Some while ago public health was captured by an aggressive, new puritan cult intent on using government funding to change the way people choose to live. This attack on the lifestyles of ordinary people is founded on a few principles:
- Denormalisation – the idea that those making certain choices should be ostracised since this will force them (assuming they want to be ‘part of society’) to change their wicked ways. This strategy is most advanced in the case of smoking (and anything that even looks like smoking) but the template of denormalisation is now applied to drinking and to eating certain sinful foods
- Government health spending is for the good not the evil – sinful people who smoke, drink and eat burgers, who might be a little short of breath or a couple of stone overweight represent a burden on health services meaning that the righteous do not receive the care they need. We should stop people smoking, drinking and eating burgers – not for their own good but for the ‘good’ of the NHS
- The poor can’t help it – far from the choice to smoke, drink and scoff Gregg’s sausage rolls being just that, a choice, it is in fact the fault of the makers of these products – “Big Tobacco”, “Big Food” and “Big Drink”. The poor are like helpless sheep thoughtlessly trotting into oblivion, responding to the sirens voice of advertising and the manipulation of faceless, besuited men
- Medicalisation – smoking, drinking, eating the wrong stuff – even sex – can be treated with medicines. And the pharmaceuticals industry has spent a great deal of time – and money – creating new illnesses and new conditions that require drugs. Thus conditions such as “female impotence” arrive following pharma funding and their capture of researchers and clinicians. This medicalisation underscores denormalisation by making lifestyles an illness rather than a choice.

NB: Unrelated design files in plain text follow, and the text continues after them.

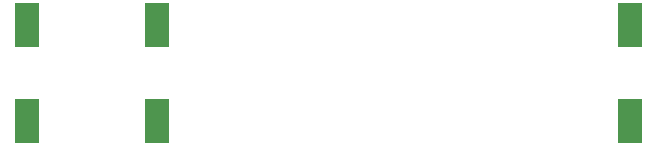
<source format=gbp>
G04*
G04 #@! TF.GenerationSoftware,Altium Limited,Altium Designer,21.3.2 (30)*
G04*
G04 Layer_Color=128*
%FSLAX25Y25*%
%MOIN*%
G70*
G04*
G04 #@! TF.SameCoordinates,26355F08-9206-417B-94F2-C20795E45030*
G04*
G04*
G04 #@! TF.FilePolarity,Positive*
G04*
G01*
G75*
%ADD69R,0.07874X0.14961*%
D69*
X275590Y141535D02*
D03*
Y173425D02*
D03*
X118110Y141535D02*
D03*
Y173425D02*
D03*
X74803Y141535D02*
D03*
Y173425D02*
D03*
M02*

</source>
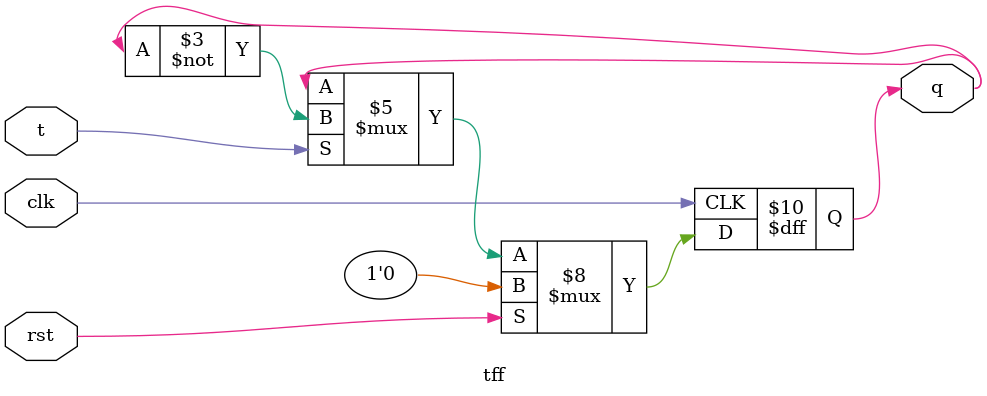
<source format=v>
module tff(clk,rst,t,q);
	input clk,rst,t;
	output reg q;
	always@(posedge clk)begin
		if(rst) q<=0;
		else begin
			if(!t) q<=q;
			else q<=~q;
		end
	end
endmodule

</source>
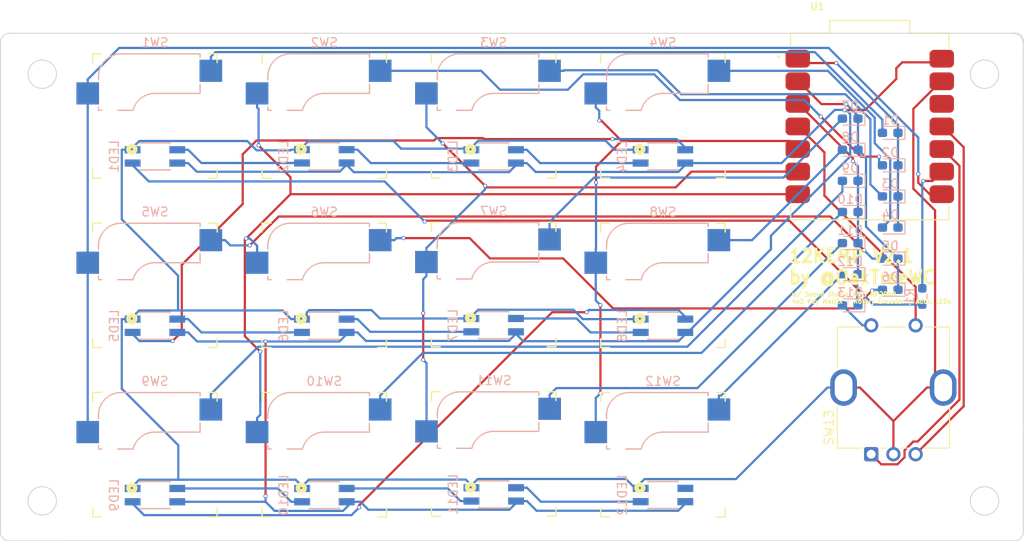
<source format=kicad_pcb>
(kicad_pcb
	(version 20240108)
	(generator "pcbnew")
	(generator_version "8.0")
	(general
		(thickness 1.6)
		(legacy_teardrops no)
	)
	(paper "USLetter")
	(layers
		(0 "F.Cu" signal)
		(31 "B.Cu" signal)
		(32 "B.Adhes" user "B.Adhesive")
		(33 "F.Adhes" user "F.Adhesive")
		(34 "B.Paste" user)
		(35 "F.Paste" user)
		(36 "B.SilkS" user "B.Silkscreen")
		(37 "F.SilkS" user "F.Silkscreen")
		(38 "B.Mask" user)
		(39 "F.Mask" user)
		(40 "Dwgs.User" user "User.Drawings")
		(41 "Cmts.User" user "User.Comments")
		(42 "Eco1.User" user "User.Eco1")
		(43 "Eco2.User" user "User.Eco2")
		(44 "Edge.Cuts" user)
		(45 "Margin" user)
		(46 "B.CrtYd" user "B.Courtyard")
		(47 "F.CrtYd" user "F.Courtyard")
		(48 "B.Fab" user)
		(49 "F.Fab" user)
		(50 "User.1" user)
		(51 "User.2" user)
		(52 "User.3" user)
		(53 "User.4" user)
		(54 "User.5" user)
		(55 "User.6" user)
		(56 "User.7" user)
		(57 "User.8" user)
		(58 "User.9" user)
	)
	(setup
		(stackup
			(layer "F.SilkS"
				(type "Top Silk Screen")
			)
			(layer "F.Paste"
				(type "Top Solder Paste")
			)
			(layer "F.Mask"
				(type "Top Solder Mask")
				(thickness 0.01)
			)
			(layer "F.Cu"
				(type "copper")
				(thickness 0.035)
			)
			(layer "dielectric 1"
				(type "core")
				(thickness 1.51)
				(material "FR4")
				(epsilon_r 4.5)
				(loss_tangent 0.02)
			)
			(layer "B.Cu"
				(type "copper")
				(thickness 0.035)
			)
			(layer "B.Mask"
				(type "Bottom Solder Mask")
				(thickness 0.01)
			)
			(layer "B.Paste"
				(type "Bottom Solder Paste")
			)
			(layer "B.SilkS"
				(type "Bottom Silk Screen")
			)
			(copper_finish "None")
			(dielectric_constraints no)
		)
		(pad_to_mask_clearance 0)
		(allow_soldermask_bridges_in_footprints no)
		(pcbplotparams
			(layerselection 0x00010fc_ffffffff)
			(plot_on_all_layers_selection 0x0000000_00000000)
			(disableapertmacros no)
			(usegerberextensions no)
			(usegerberattributes yes)
			(usegerberadvancedattributes yes)
			(creategerberjobfile yes)
			(dashed_line_dash_ratio 12.000000)
			(dashed_line_gap_ratio 3.000000)
			(svgprecision 4)
			(plotframeref no)
			(viasonmask no)
			(mode 1)
			(useauxorigin no)
			(hpglpennumber 1)
			(hpglpenspeed 20)
			(hpglpendiameter 15.000000)
			(pdf_front_fp_property_popups yes)
			(pdf_back_fp_property_popups yes)
			(dxfpolygonmode yes)
			(dxfimperialunits yes)
			(dxfusepcbnewfont yes)
			(psnegative no)
			(psa4output no)
			(plotreference yes)
			(plotvalue yes)
			(plotfptext yes)
			(plotinvisibletext no)
			(sketchpadsonfab no)
			(subtractmaskfromsilk no)
			(outputformat 1)
			(mirror no)
			(drillshape 0)
			(scaleselection 1)
			(outputdirectory "Exports/Gerbers/")
		)
	)
	(net 0 "")
	(net 1 "GND")
	(net 2 "/Row1")
	(net 3 "Net-(D1-A)")
	(net 4 "/Row2")
	(net 5 "Net-(D2-A)")
	(net 6 "/Row3")
	(net 7 "Net-(D3-A)")
	(net 8 "Net-(D4-A)")
	(net 9 "Net-(D5-A)")
	(net 10 "Net-(D6-A)")
	(net 11 "Net-(D7-A)")
	(net 12 "Net-(D8-A)")
	(net 13 "Net-(D9-A)")
	(net 14 "Net-(D10-A)")
	(net 15 "Net-(D11-A)")
	(net 16 "Net-(D12-A)")
	(net 17 "/Col5")
	(net 18 "/Encoder_A")
	(net 19 "/Encoder_B")
	(net 20 "/Col1")
	(net 21 "/Col4")
	(net 22 "/Col2")
	(net 23 "/Col3")
	(net 24 "/NPDATA2")
	(net 25 "Net-(LED1-DOUT)")
	(net 26 "Net-(LED1-DIN)")
	(net 27 "Net-(LED2-DOUT)")
	(net 28 "Net-(LED3-DOUT)")
	(net 29 "Net-(LED4-DOUT)")
	(net 30 "Net-(LED5-DOUT)")
	(net 31 "Net-(LED6-DOUT)")
	(net 32 "Net-(LED7-DOUT)")
	(net 33 "Net-(LED8-DOUT)")
	(net 34 "Net-(LED10-DIN)")
	(net 35 "Net-(LED10-DOUT)")
	(net 36 "Net-(LED11-DOUT)")
	(net 37 "unconnected-(LED12-DOUT-Pad2)")
	(net 38 "+5V")
	(net 39 "+3V3")
	(net 40 "Net-(D13-A)")
	(footprint "KalihChocV1:Kailh_socket_MX" (layer "F.Cu") (at 128.7275 70.7))
	(footprint "KalihChocV1:Kailh_socket_MX" (layer "F.Cu") (at 147.7775 89.67))
	(footprint "KalihChocV1:Kailh_socket_MX" (layer "F.Cu") (at 109.6775 89.75))
	(footprint "102010428:MODULE_102010428" (layer "F.Cu") (at 190.0895 71.88))
	(footprint "KalihChocV1:Kailh_socket_MX" (layer "F.Cu") (at 147.79 108.72))
	(footprint "KalihChocV1:Kailh_socket_MX" (layer "F.Cu") (at 128.7275 108.8))
	(footprint "KalihChocV1:Kailh_socket_MX" (layer "F.Cu") (at 109.6775 70.7))
	(footprint "KalihChocV1:Kailh_socket_MX" (layer "F.Cu") (at 166.8275 89.75))
	(footprint "KalihChocV1:Kailh_socket_MX" (layer "F.Cu") (at 128.7275 89.75))
	(footprint "KalihChocV1:Kailh_socket_MX" (layer "F.Cu") (at 109.6775 108.8))
	(footprint "KalihChocV1:Kailh_socket_MX" (layer "F.Cu") (at 166.8275 108.8))
	(footprint "KalihChocV1:Kailh_socket_MX" (layer "F.Cu") (at 147.7775 70.7))
	(footprint "Rotary_Encoder:RotaryEncoder_Bourns_Vertical_PEC12R-3x17F-Sxxxx" (layer "F.Cu") (at 190.25 108.75 90))
	(footprint "KalihChocV1:Kailh_socket_MX" (layer "F.Cu") (at 166.8275 70.7))
	(footprint "4960 NeoPixels:4960_ADA" (layer "B.Cu") (at 128.73 94.3 180))
	(footprint "Diode_SMD:D_0603_1608Metric_Pad1.05x0.95mm_HandSolder" (layer "B.Cu") (at 187.8895 74.5 180))
	(footprint "4960 NeoPixels:4960_ADA" (layer "B.Cu") (at 109.68 113.35 180))
	(footprint "Diode_SMD:D_0603_1608Metric_Pad1.05x0.95mm_HandSolder" (layer "B.Cu") (at 192.3895 79.75 180))
	(footprint "Diode_SMD:D_0603_1608Metric_Pad1.05x0.95mm_HandSolder"
		(layer "B.Cu")
		(uuid "2a5e8f5c-9a13-4c5c-a662-6b24c3ff655c")
		(at 192.3895 90.25 180)
		(descr "Diode SMD 0603 (1608 Metric), square (rectangular) end terminal, IPC_7351 nominal, (Body size source: http://www.tortai-tech.com/upload/download/2011102023233369053.pdf), generated with kicad-footprint-generator")
		(tags "diode handsolder")
		(property "Reference" "D6"
			(at 0 1.43 0)
			(layer "B.SilkS")
			(uuid "ded301a9-ab30-4b12-9313-02911d2d9bfb")
			(effects
				(font
					(size 1 1)
					(thickness 0.15)
				)
				(justify mirror)
			)
		)
		(property "Value" "D_Schottky"
			(at 0 -1.43 0)
			(layer "B.Fab")
			(uuid "dba07b9a-523d-4237-9c00-b6d343665c5c")
			(effects
				(font
					(size 1 1)
					(thickness 0.15)
				)
				(justify mirror)
			)
		)
		(property "Footprint" ""
			(at 0 0 180)
			(layer "F.Fab")
			(hide yes)
			(uuid "0dd57f62-f434-420e-9eeb-c1453478cae4")
			(effects
				(font
					(size 1.27 1.27)
					(thickness 0.15)
				)
			)
		)
		(property "Datasheet" ""
			(at 0 0 180)
			(layer "F.Fab")
			(hide yes)
			(uuid "248c3168-6f78-4f07-aba2-bc2cb6ca411d")
			(effects
				(font
					(size 1.27 1.27)
					(thickness 0.15)
				)
			)
		)
		(property "Description" "Schottky diode"
			(at 0 0 180)
			(layer "F.Fab")
			(hide yes)
			(uuid "3f0b39fb-a398-423e-b28f-f846abc5c7cd")
			(effects
				(font
					(size 1.27 1.27)
					(thickness 0.15)
				)
			)
		)
		(path "/d813b153-8c7a-4171-8c75-bb99526ffd19")
		(sheetfile "default.kicad_sch")
		(attr smd)
		(fp_line
			(start 0.8 0.735)
			(end -1.66 0.735)
			(stroke
				(width 0.12)
				(type solid)
			)
			(layer "B.SilkS")
			(uuid "a76c8b68-ffc4-4416-873d-bbcde81190ad")
		)
		(fp_line
			(start -1.66 0.735)
			(end -1.66 -0.735)
			(stroke
				(width 0.12)
				(type solid)
			)
			(layer "B.SilkS")
			(uuid "0c86287c-39de-428b-bf9e-05fdc4558847")
		)
		(fp_line
			(start -1.66 -0.735)
			(end 0.8 -0.735)
			(stroke
				(width 0.12)
				(type solid)
			)
			(layer "B.SilkS")
			(uuid "5a5ecbba-f18c-423b-86c1-2b6cdd3af2a3")
		)
		(fp_line
			(start 1.65 0.73)
			(end 1.65 -0.73)
			(stroke
				(width 0.05)
				(type solid)
			)
			(layer "B.CrtYd")
			(uuid "2a9af8b4-c8fc-4f92-8cd5-18499724387e")
		)
		(fp_line
			(start 1.65 -0.73)
			(end -1.65 -0.73)
			(stroke
				(width 0.05)
				(type solid)
			)
			(layer "B.CrtYd")
			(uuid "f908c07c-ef14-4b07-9e0f-d7c82a058a9b")
		)
		(fp_line
			(start -1.65 0.73)
			(end 1.65 0.73)
			(stroke
				(width 0.05)
				(type solid)
			)
			(layer "B.CrtYd")
			(uuid "e793fb8e-2ddb-40bf-91fa-95c1c1cd78e9")
		)
		(fp_line
			(start -1.65 -0.73)
			(end -1.65 0.73)
			(stroke
				(width 0.05)
				(type solid)
			)
			(layer "B.CrtYd")
			(uuid "507d71b4-68db-40d0-ac0d-fc68cb623745")
		)
		(fp_line
			(start 0.8 0.4)
			(end -0.5 0.4)
			(stroke
				(width 0.1)
				(type solid)
			)
			(layer "B.Fab")
			(uuid "a4f50be7-9ce1-4090-99f1-b2ad571d081f")
		)
		(fp_line
			(start 0.8 -0.4)
			(end 0.8 0.4)
			(stroke
				(width 0.1)
				(type solid)
			)
			(layer "B.Fab")
			(uuid "76a9efac-dc07-4ac5-9fed-92a012270659")
		)
		(fp_line
			(start -0.5 0.4)
			(end -0.8 0.1)
			(stroke
				(width 0.1)
				(type solid)
			)
			(layer "B.Fab")
			(uuid "7b148dbb-a613-452a-9b60-eaeea7e9193d")
		)
		(fp_line
			(start -0.8 0.1)
			(end -0.8 -0.4)
			(stroke
				(width 0.1)
				(type solid)
			)
			(layer "B.Fab")
			(uuid "e104ed01-eba2-44fe-8e02-d8ab69e266d5")
		)
		(fp_line
			(start -0.8 -0.4)
			(end 0.8 -0.4)
			(stroke
				(width 0.1)
				(type solid)
			)
			(layer "B.Fab")
			(uuid "a73e7659-5887-4b8c-b458-8b6b54bca118")
		)
		(fp_text user "${REFERENCE}"
			(at 0 0 0)
			(layer "B.Fab")
			(uuid "e8aa5418-cd54-4abd-acfb-e1174b7feb91")
			(effects
				(font
					(size 0.4 0.4)
					(thickness 0.06)
				)
				(justify mirror)
			)
		)
		(pad "1" smd roundrect
			(at -0.875 0 180
... [234371 chars truncated]
</source>
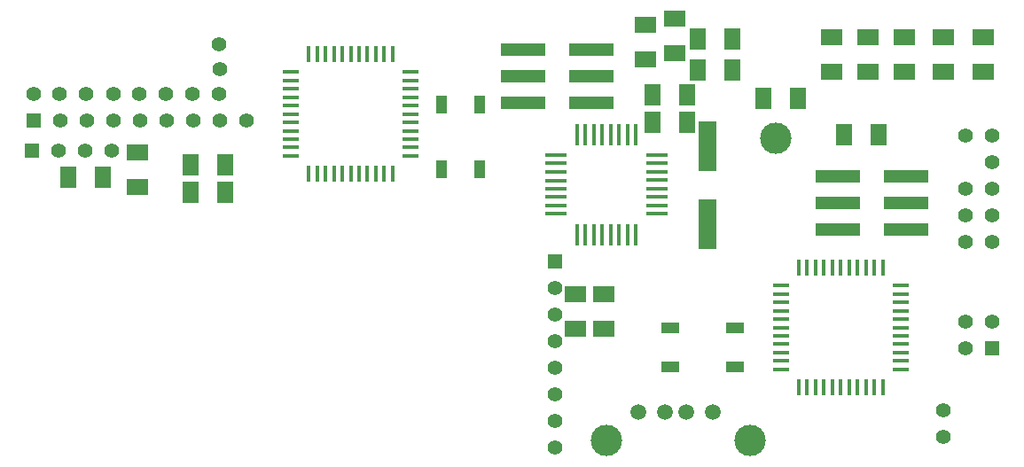
<source format=gbs>
G04 (created by PCBNEW (2013-may-18)-stable) date Sat Feb 17 15:52:48 2018*
%MOIN*%
G04 Gerber Fmt 3.4, Leading zero omitted, Abs format*
%FSLAX34Y34*%
G01*
G70*
G90*
G04 APERTURE LIST*
%ADD10C,0.00590551*%
%ADD11R,0.06X0.016*%
%ADD12R,0.016X0.06*%
%ADD13R,0.0177X0.0787*%
%ADD14R,0.0787X0.0177*%
%ADD15C,0.055*%
%ADD16R,0.0708661X0.0433071*%
%ADD17R,0.0433071X0.0708661*%
%ADD18R,0.06X0.08*%
%ADD19R,0.08X0.06*%
%ADD20R,0.055X0.055*%
%ADD21R,0.166929X0.05*%
%ADD22R,0.0708661X0.188976*%
%ADD23C,0.0591*%
%ADD24C,0.1181*%
G04 APERTURE END LIST*
G54D10*
G54D11*
X104868Y-58562D03*
X104868Y-58877D03*
X104868Y-59192D03*
X104868Y-59507D03*
X104868Y-59822D03*
X104868Y-60137D03*
X104868Y-58247D03*
X104868Y-57932D03*
X104868Y-57617D03*
X104868Y-57302D03*
X104868Y-56987D03*
X100368Y-58562D03*
X100368Y-58877D03*
X100368Y-59192D03*
X100368Y-59507D03*
X100368Y-59822D03*
X100368Y-60137D03*
X100368Y-58247D03*
X100368Y-57932D03*
X100368Y-57617D03*
X100368Y-57302D03*
X100368Y-56987D03*
G54D12*
X102618Y-60812D03*
X102618Y-56312D03*
X102303Y-60812D03*
X102303Y-56312D03*
X101988Y-56312D03*
X101988Y-60812D03*
X101673Y-60812D03*
X101673Y-56312D03*
X101358Y-56312D03*
X101358Y-60812D03*
X101043Y-60812D03*
X101043Y-56312D03*
X102933Y-56312D03*
X102933Y-60812D03*
X103248Y-60812D03*
X103248Y-56312D03*
X103563Y-56312D03*
X103563Y-60812D03*
X103878Y-60812D03*
X103878Y-56312D03*
X104193Y-56312D03*
X104193Y-60812D03*
X84192Y-48281D03*
X84507Y-48281D03*
X84822Y-48281D03*
X85137Y-48281D03*
X85452Y-48281D03*
X85767Y-48281D03*
X83877Y-48281D03*
X83562Y-48281D03*
X83247Y-48281D03*
X82932Y-48281D03*
X82617Y-48281D03*
X84192Y-52781D03*
X84507Y-52781D03*
X84822Y-52781D03*
X85137Y-52781D03*
X85452Y-52781D03*
X85767Y-52781D03*
X83877Y-52781D03*
X83562Y-52781D03*
X83247Y-52781D03*
X82932Y-52781D03*
X82617Y-52781D03*
G54D11*
X86442Y-50531D03*
X81942Y-50531D03*
X86442Y-50846D03*
X81942Y-50846D03*
X81942Y-51161D03*
X86442Y-51161D03*
X86442Y-51476D03*
X81942Y-51476D03*
X81942Y-51791D03*
X86442Y-51791D03*
X86442Y-52106D03*
X81942Y-52106D03*
X81942Y-50216D03*
X86442Y-50216D03*
X86442Y-49901D03*
X81942Y-49901D03*
X81942Y-49586D03*
X86442Y-49586D03*
X86442Y-49271D03*
X81942Y-49271D03*
X81942Y-48956D03*
X86442Y-48956D03*
G54D13*
X92706Y-55065D03*
X93021Y-55065D03*
X93336Y-55065D03*
X93651Y-55065D03*
X93966Y-55065D03*
X94281Y-55065D03*
X94596Y-55065D03*
X94911Y-55065D03*
X94909Y-51299D03*
X92699Y-51299D03*
X93019Y-51299D03*
X93339Y-51299D03*
X93649Y-51299D03*
X93969Y-51299D03*
X94279Y-51299D03*
X94599Y-51299D03*
G54D14*
X95699Y-54281D03*
X95699Y-53967D03*
X95699Y-53651D03*
X95699Y-53337D03*
X95699Y-53021D03*
X95699Y-52707D03*
X95699Y-52391D03*
X95699Y-52077D03*
X91919Y-54279D03*
X91919Y-53969D03*
X91919Y-53649D03*
X91919Y-53339D03*
X91919Y-53029D03*
X91919Y-52709D03*
X91919Y-52389D03*
X91919Y-52069D03*
G54D15*
X106476Y-62685D03*
X106476Y-61685D03*
G54D16*
X96201Y-60031D03*
X98641Y-60031D03*
X96201Y-58591D03*
X98641Y-58591D03*
G54D17*
X87606Y-50177D03*
X87606Y-52617D03*
X89046Y-50177D03*
X89046Y-52617D03*
G54D18*
X98543Y-48877D03*
X97243Y-48877D03*
X99724Y-49940D03*
X101024Y-49940D03*
X104055Y-51318D03*
X102755Y-51318D03*
G54D19*
X107972Y-47637D03*
X107972Y-48937D03*
X102263Y-47637D03*
X102263Y-48937D03*
X103641Y-47637D03*
X103641Y-48937D03*
X106476Y-47637D03*
X106476Y-48937D03*
X105019Y-48937D03*
X105019Y-47637D03*
G54D20*
X108314Y-59346D03*
G54D15*
X107314Y-59346D03*
X108314Y-58346D03*
X107314Y-58346D03*
X108314Y-55346D03*
X107314Y-55346D03*
X108314Y-54346D03*
X107314Y-54346D03*
X108314Y-53346D03*
X107314Y-53346D03*
X108314Y-52346D03*
X108314Y-51346D03*
X107314Y-51346D03*
G54D21*
X90668Y-50114D03*
X93228Y-50114D03*
X90668Y-49114D03*
X93228Y-49114D03*
X90668Y-48114D03*
X93228Y-48114D03*
X102519Y-54877D03*
X105079Y-54877D03*
X102519Y-53877D03*
X105079Y-53877D03*
X102519Y-52877D03*
X105079Y-52877D03*
G54D20*
X91870Y-56086D03*
G54D15*
X91870Y-57086D03*
X91870Y-58086D03*
X91870Y-59086D03*
X91870Y-60086D03*
X91870Y-61086D03*
X91870Y-62086D03*
X91870Y-63086D03*
G54D20*
X72200Y-51909D03*
G54D15*
X73200Y-51909D03*
X74200Y-51909D03*
X75200Y-51909D03*
G54D22*
X97598Y-54668D03*
X97598Y-51748D03*
G54D23*
X94997Y-61751D03*
X95997Y-61751D03*
X96797Y-61751D03*
X97797Y-61751D03*
G54D24*
X93797Y-62801D03*
X99197Y-62801D03*
X100177Y-51437D03*
G54D18*
X74882Y-52913D03*
X73582Y-52913D03*
G54D19*
X76181Y-51968D03*
X76181Y-53268D03*
X93720Y-57322D03*
X93720Y-58622D03*
X92637Y-57302D03*
X92637Y-58602D03*
G54D18*
X98543Y-47716D03*
X97243Y-47716D03*
X78188Y-53464D03*
X79488Y-53464D03*
X78188Y-52440D03*
X79488Y-52440D03*
X96831Y-49822D03*
X95531Y-49822D03*
X96850Y-50846D03*
X95550Y-50846D03*
G54D19*
X96377Y-48248D03*
X96377Y-46948D03*
X95275Y-48464D03*
X95275Y-47164D03*
G54D20*
X72266Y-50769D03*
G54D15*
X73266Y-50769D03*
X74266Y-50769D03*
X75266Y-50769D03*
X76266Y-50769D03*
X77266Y-50769D03*
X78266Y-50769D03*
X79266Y-50769D03*
X80266Y-50769D03*
X79256Y-49767D03*
X79266Y-48857D03*
X79256Y-47917D03*
X72266Y-49775D03*
X73226Y-49775D03*
X74236Y-49775D03*
X75266Y-49775D03*
X76256Y-49787D03*
X77256Y-49775D03*
X78246Y-49775D03*
M02*

</source>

And the application of these principles has now spawned a vast industry:
‘The NCD Alliance, a global advocacy organization representing a network of more than 2,000 civil society organizations led a major lobbying campaign, and mobilized its network to ensure this target was secured.’
These aren’t noble volunteers we’re speaking of here but committed campaigners paid by these ‘civil society organisations’ to lobby government and international organisations such as the World Health Organisation. And much of that funding comes from either the very governments being lobbied or from those who benefit from the medicalising of normal conditions.
Public health long since stopped being about great programmes such as building sewers, immunisation and clean air. Instead it has become a bitter little profession dedicated to finding fault with the choices that ordinary people make, with punishing them for enjoying a few simple little pleasures and with hectoring us about our lifestyles. None of this is really about our health. Rather it is about sin - about disapproving of what we do, of believing that the focus of our lives should be the search for eternity. Not in the afterlife but here on Earth.
And the believers in the public health creed say that this is done by a purposeful life dedicated to well-being - to the rejection of hedonism and its replacement with the comfort blanket of a false contentment. But worse these believers whip up hatred and disapproval of anyone who rejects their search for eternity, who believes that we only get a short time living and that our first duty is to have as much fun as we can in that short time.
This dreary and depressing cult is enough to drive you to drink!